卓球人気の「原点回帰」を招く誤算──開かれたメディア戦略の後退について
卓球人気の「原点回帰」を招く誤算──開かれたメディア戦略の後退について
近年、卓球という競技は、特定の愛好家層の中だけにとどまらず、一般層にも静かに、しかし着実にその関心の輪を広げつつあった。その成長の一翼を担っていたのが、YouTubeなどの無料動画配信プラットフォームであったことは疑いようがない。気軽に、誰でも、いつでも視聴可能であるというメディア環境は、それまでスポーツ中継にアクセスしてこなかった層──いわば「新しいファン層」──の取り込みに成功していたのである。
特にテレビ東京が運営する「テレ東卓球チャンネル」は、その代表格として多くの卓球ファンから支持を集めてきた。広告付きであれ、無料で視聴可能な環境は、「観ること」そのものへのハードルを極めて低く保ち、ファン拡大という文脈において極めて有効な戦略だった。
にもかかわらず、近年この方針に変化が見られる。特定の動画が有料配信へと移行したことで、視聴への心理的・経済的障壁が発生し、「気軽に観る」という行動自体が損なわれつつある。この転換は、まるで積み上げてきた人気の土台を自ら崩すかのような選択に見える。
スポーツ文化の普及において、最大の鍵となるのは「敷居の低さ」である。誰でも気軽に触れられる環境があってこそ、初めて「関心」は「関与」へと変わり、やがて「熱意」となって根を張る。その導線を敢えて遮断するかのような今回の施策は、多くの人々の地道な宣伝活動や、コミュニティ主導のファン形成努力を水泡に帰しかねない。
もちろん、有料化にはビジネス上の理由があるだろう。運営コスト、収益化、コンテンツの質の担保など、事情があることは理解できる。

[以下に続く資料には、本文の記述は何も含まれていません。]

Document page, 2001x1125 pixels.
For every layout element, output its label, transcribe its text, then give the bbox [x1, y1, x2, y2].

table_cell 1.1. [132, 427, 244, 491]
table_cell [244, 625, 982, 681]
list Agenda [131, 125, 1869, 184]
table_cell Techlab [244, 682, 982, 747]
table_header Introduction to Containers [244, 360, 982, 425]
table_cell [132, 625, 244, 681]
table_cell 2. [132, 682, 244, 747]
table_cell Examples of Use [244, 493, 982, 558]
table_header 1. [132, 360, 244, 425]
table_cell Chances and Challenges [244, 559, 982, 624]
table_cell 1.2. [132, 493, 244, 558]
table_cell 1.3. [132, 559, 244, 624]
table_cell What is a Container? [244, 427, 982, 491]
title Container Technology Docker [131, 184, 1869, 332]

しかし、それらを理由に「アクセス可能性」を損なう決定は、戦略的には極めて短絡的であり、「未来のファン」を自ら門前払いすることにつながりかねない。
では、誰がこの方針転換を主導したのか。あるいは、何らかの外部からの「入れ知恵」があったのか。その詳細は定かではない。しかし一つ言えるのは、ファン心理に根ざした感覚や、現場の空気から乖離した判断であるということだ。それは、あたかも人気を得たことで「天狗」になったような、自己中心的な意思決定のようにも映る。
「そっから先は極寒地獄だぞ」という警鐘が、どこかから聞こえてくる気がする。ファンの裾野を広げていた時代の、あの「開かれた卓球」の灯を自ら消してしまってよいのか。そう問いかけずにはいられない。
私は、「広告付きであっても、無料でYouTubeから卓球の魅力に触れられる」あのテレ東卓球チャンネルが好きだった。誰にでも開かれたプラットフォームの中で、少しずつ増えていった仲間たちと一緒に、卓球というスポーツの価値を感じていた。だからこそ、今なおその「原点」に立ち返ってほしいと切に願う。
ファンは無料だから観ていたのではない。気軽に、誰でも、いつでも、というその「文化の開放性」に魅力を感じていたのだ。スポーツの未来は、金銭的価値ではなく、人と人との繋がりが紡ぐ文化の厚みにこそ宿る。だからこそ、私たちは「観ることが開かれている卓球」を応援し続けたいのである。